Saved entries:
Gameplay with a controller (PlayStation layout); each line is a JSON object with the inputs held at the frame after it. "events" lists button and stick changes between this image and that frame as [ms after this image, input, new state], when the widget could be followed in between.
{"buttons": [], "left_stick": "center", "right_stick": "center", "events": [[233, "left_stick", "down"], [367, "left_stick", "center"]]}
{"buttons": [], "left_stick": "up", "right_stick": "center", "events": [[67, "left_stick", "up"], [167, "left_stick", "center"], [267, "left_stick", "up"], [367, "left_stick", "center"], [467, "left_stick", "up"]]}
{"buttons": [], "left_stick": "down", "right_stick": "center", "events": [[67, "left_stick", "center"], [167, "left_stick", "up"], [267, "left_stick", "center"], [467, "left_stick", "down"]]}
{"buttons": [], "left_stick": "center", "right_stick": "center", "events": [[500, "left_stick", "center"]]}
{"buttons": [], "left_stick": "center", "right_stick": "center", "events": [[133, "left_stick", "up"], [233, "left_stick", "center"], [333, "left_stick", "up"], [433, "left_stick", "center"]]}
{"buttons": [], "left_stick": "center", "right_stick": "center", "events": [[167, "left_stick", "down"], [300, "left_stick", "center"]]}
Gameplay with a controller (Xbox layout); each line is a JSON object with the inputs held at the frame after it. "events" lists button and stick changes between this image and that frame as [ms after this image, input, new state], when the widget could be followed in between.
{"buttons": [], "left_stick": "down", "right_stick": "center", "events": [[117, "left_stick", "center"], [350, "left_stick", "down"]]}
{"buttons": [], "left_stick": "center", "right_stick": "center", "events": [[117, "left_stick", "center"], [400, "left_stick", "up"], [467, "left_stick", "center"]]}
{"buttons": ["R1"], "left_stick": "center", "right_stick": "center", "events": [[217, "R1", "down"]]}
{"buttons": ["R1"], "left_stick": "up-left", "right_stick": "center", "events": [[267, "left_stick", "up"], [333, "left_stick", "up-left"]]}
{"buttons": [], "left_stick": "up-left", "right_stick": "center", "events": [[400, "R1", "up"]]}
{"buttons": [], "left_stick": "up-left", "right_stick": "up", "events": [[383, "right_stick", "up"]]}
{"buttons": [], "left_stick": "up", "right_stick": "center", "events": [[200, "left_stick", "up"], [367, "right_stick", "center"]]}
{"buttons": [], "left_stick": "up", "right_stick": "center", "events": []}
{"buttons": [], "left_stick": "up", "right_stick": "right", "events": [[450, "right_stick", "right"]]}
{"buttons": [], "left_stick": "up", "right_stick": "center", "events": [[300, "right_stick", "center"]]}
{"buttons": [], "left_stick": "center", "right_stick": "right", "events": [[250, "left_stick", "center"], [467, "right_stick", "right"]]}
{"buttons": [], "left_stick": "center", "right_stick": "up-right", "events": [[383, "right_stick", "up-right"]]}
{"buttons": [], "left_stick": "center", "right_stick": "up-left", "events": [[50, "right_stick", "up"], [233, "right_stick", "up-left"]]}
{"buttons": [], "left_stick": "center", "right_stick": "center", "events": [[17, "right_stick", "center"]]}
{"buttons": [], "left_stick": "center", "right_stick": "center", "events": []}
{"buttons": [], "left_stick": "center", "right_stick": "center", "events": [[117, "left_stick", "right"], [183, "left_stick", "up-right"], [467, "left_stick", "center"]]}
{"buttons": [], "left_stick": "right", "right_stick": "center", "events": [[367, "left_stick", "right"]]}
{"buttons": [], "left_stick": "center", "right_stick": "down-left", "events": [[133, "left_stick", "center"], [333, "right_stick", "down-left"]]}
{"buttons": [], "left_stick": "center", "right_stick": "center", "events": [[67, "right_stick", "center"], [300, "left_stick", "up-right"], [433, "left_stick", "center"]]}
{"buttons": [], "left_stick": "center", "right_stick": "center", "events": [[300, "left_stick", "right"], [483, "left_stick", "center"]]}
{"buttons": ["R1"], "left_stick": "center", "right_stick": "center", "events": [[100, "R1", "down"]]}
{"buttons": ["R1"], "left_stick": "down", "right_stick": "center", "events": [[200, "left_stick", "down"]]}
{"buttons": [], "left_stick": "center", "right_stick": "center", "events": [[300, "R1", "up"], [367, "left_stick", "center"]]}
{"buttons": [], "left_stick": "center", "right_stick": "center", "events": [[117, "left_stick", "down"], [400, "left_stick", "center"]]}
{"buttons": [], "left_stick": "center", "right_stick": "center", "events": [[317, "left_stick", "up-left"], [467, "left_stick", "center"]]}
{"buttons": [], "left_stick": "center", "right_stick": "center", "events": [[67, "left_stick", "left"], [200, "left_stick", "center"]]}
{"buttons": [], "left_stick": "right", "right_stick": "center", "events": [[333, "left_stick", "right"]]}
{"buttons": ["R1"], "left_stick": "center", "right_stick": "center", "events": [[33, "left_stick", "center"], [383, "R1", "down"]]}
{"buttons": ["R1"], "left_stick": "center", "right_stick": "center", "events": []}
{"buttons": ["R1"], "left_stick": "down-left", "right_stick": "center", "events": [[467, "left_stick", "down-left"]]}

WHAT IS EXPECTED: Line by line, retype all of the entries.

YOUR SOLUTION:
Gameplay with a controller (PlayStation layout); each line is a JSON object with the inputs held at the frame after it. "events" lists button and stick changes between this image and that frame as [ms after this image, input, new state], when the widget could be followed in between.
{"buttons": [], "left_stick": "center", "right_stick": "center", "events": [[233, "left_stick", "down"], [367, "left_stick", "center"]]}
{"buttons": [], "left_stick": "up", "right_stick": "center", "events": [[67, "left_stick", "up"], [167, "left_stick", "center"], [267, "left_stick", "up"], [367, "left_stick", "center"], [467, "left_stick", "up"]]}
{"buttons": [], "left_stick": "down", "right_stick": "center", "events": [[67, "left_stick", "center"], [167, "left_stick", "up"], [267, "left_stick", "center"], [467, "left_stick", "down"]]}
{"buttons": [], "left_stick": "center", "right_stick": "center", "events": [[500, "left_stick", "center"]]}
{"buttons": [], "left_stick": "center", "right_stick": "center", "events": [[133, "left_stick", "up"], [233, "left_stick", "center"], [333, "left_stick", "up"], [433, "left_stick", "center"]]}
{"buttons": [], "left_stick": "center", "right_stick": "center", "events": [[167, "left_stick", "down"], [300, "left_stick", "center"]]}
Gameplay with a controller (Xbox layout); each line is a JSON object with the inputs held at the frame after it. "events" lists button and stick changes between this image and that frame as [ms after this image, input, new state], when the widget could be followed in between.
{"buttons": [], "left_stick": "down", "right_stick": "center", "events": [[117, "left_stick", "center"], [350, "left_stick", "down"]]}
{"buttons": [], "left_stick": "center", "right_stick": "center", "events": [[117, "left_stick", "center"], [400, "left_stick", "up"], [467, "left_stick", "center"]]}
{"buttons": ["R1"], "left_stick": "center", "right_stick": "center", "events": [[217, "R1", "down"]]}
{"buttons": ["R1"], "left_stick": "up-left", "right_stick": "center", "events": [[267, "left_stick", "up"], [333, "left_stick", "up-left"]]}
{"buttons": [], "left_stick": "up-left", "right_stick": "center", "events": [[400, "R1", "up"]]}
{"buttons": [], "left_stick": "up-left", "right_stick": "up", "events": [[383, "right_stick", "up"]]}
{"buttons": [], "left_stick": "up", "right_stick": "center", "events": [[200, "left_stick", "up"], [367, "right_stick", "center"]]}
{"buttons": [], "left_stick": "up", "right_stick": "center", "events": []}
{"buttons": [], "left_stick": "up", "right_stick": "right", "events": [[450, "right_stick", "right"]]}
{"buttons": [], "left_stick": "up", "right_stick": "center", "events": [[300, "right_stick", "center"]]}
{"buttons": [], "left_stick": "center", "right_stick": "right", "events": [[250, "left_stick", "center"], [467, "right_stick", "right"]]}
{"buttons": [], "left_stick": "center", "right_stick": "up-right", "events": [[383, "right_stick", "up-right"]]}
{"buttons": [], "left_stick": "center", "right_stick": "up-left", "events": [[50, "right_stick", "up"], [233, "right_stick", "up-left"]]}
{"buttons": [], "left_stick": "center", "right_stick": "center", "events": [[17, "right_stick", "center"]]}
{"buttons": [], "left_stick": "center", "right_stick": "center", "events": []}
{"buttons": [], "left_stick": "center", "right_stick": "center", "events": [[117, "left_stick", "right"], [183, "left_stick", "up-right"], [467, "left_stick", "center"]]}
{"buttons": [], "left_stick": "right", "right_stick": "center", "events": [[367, "left_stick", "right"]]}
{"buttons": [], "left_stick": "center", "right_stick": "down-left", "events": [[133, "left_stick", "center"], [333, "right_stick", "down-left"]]}
{"buttons": [], "left_stick": "center", "right_stick": "center", "events": [[67, "right_stick", "center"], [300, "left_stick", "up-right"], [433, "left_stick", "center"]]}
{"buttons": [], "left_stick": "center", "right_stick": "center", "events": [[300, "left_stick", "right"], [483, "left_stick", "center"]]}
{"buttons": ["R1"], "left_stick": "center", "right_stick": "center", "events": [[100, "R1", "down"]]}
{"buttons": ["R1"], "left_stick": "down", "right_stick": "center", "events": [[200, "left_stick", "down"]]}
{"buttons": [], "left_stick": "center", "right_stick": "center", "events": [[300, "R1", "up"], [367, "left_stick", "center"]]}
{"buttons": [], "left_stick": "center", "right_stick": "center", "events": [[117, "left_stick", "down"], [400, "left_stick", "center"]]}
{"buttons": [], "left_stick": "center", "right_stick": "center", "events": [[317, "left_stick", "up-left"], [467, "left_stick", "center"]]}
{"buttons": [], "left_stick": "center", "right_stick": "center", "events": [[67, "left_stick", "left"], [200, "left_stick", "center"]]}
{"buttons": [], "left_stick": "right", "right_stick": "center", "events": [[333, "left_stick", "right"]]}
{"buttons": ["R1"], "left_stick": "center", "right_stick": "center", "events": [[33, "left_stick", "center"], [383, "R1", "down"]]}
{"buttons": ["R1"], "left_stick": "center", "right_stick": "center", "events": []}
{"buttons": ["R1"], "left_stick": "down-left", "right_stick": "center", "events": [[467, "left_stick", "down-left"]]}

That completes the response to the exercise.